ABOUT THIS TASK :: Copies of all lines containing the string "boxes" are needed from the data below.

---------- INPUT FOR THIS TASK

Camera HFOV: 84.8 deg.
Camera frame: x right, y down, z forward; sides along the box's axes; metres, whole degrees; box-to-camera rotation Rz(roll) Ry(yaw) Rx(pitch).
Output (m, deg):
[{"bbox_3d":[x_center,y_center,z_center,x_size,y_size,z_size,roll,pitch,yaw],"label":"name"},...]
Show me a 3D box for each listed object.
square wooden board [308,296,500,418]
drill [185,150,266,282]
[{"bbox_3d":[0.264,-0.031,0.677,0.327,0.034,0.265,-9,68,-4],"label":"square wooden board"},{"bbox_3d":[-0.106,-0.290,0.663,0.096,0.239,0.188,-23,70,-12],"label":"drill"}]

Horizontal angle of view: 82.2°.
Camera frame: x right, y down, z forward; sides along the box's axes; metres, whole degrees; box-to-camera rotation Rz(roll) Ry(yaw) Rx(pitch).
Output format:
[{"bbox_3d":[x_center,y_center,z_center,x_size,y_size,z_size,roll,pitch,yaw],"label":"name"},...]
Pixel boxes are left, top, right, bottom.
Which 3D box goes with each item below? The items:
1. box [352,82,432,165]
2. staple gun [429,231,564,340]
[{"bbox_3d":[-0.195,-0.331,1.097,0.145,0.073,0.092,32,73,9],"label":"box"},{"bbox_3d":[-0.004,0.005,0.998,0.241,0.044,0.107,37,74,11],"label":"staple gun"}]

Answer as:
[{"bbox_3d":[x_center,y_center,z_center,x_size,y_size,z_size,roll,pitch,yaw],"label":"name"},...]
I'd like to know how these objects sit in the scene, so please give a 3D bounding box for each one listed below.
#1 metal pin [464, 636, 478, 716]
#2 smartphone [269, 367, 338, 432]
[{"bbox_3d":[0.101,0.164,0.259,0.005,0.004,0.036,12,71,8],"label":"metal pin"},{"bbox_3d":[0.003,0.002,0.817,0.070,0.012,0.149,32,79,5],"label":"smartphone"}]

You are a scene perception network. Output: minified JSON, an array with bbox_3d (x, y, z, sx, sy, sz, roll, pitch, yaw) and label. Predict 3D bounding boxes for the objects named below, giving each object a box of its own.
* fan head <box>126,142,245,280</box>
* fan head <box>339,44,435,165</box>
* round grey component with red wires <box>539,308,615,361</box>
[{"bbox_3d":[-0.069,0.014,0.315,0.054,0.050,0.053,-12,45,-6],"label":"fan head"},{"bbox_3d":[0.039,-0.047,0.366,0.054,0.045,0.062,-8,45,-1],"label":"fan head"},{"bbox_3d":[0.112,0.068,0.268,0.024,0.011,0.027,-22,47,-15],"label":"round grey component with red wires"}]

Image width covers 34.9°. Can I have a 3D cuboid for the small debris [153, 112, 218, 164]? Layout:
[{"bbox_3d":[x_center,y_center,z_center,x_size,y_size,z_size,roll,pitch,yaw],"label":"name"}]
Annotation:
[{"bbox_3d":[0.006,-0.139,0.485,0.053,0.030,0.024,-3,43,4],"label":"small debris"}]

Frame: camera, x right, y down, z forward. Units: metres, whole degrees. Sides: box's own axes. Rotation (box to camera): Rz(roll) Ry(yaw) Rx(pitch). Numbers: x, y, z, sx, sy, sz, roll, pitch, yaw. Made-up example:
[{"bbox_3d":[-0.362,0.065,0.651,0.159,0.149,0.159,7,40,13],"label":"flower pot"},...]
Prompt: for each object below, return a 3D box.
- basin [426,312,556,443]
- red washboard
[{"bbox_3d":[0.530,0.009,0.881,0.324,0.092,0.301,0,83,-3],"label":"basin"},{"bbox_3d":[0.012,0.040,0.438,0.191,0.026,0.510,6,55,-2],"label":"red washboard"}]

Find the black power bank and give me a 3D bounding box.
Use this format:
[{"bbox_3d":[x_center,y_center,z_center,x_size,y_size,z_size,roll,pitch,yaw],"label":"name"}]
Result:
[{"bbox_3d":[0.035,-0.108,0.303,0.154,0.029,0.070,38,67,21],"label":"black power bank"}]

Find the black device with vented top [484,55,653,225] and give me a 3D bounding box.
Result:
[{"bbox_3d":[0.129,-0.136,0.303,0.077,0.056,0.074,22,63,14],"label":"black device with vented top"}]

--------------------

ANSWER ::
Pixel boxes are left, top, right, bottom.
You are a scene perception network. Output: minified JSON, an array with bbox_3d (x, y, z, sx, sy, sz, roll, pitch, yaw) and label. Predict 3D bounding boxes for the objects named below, giving each object a box of its own.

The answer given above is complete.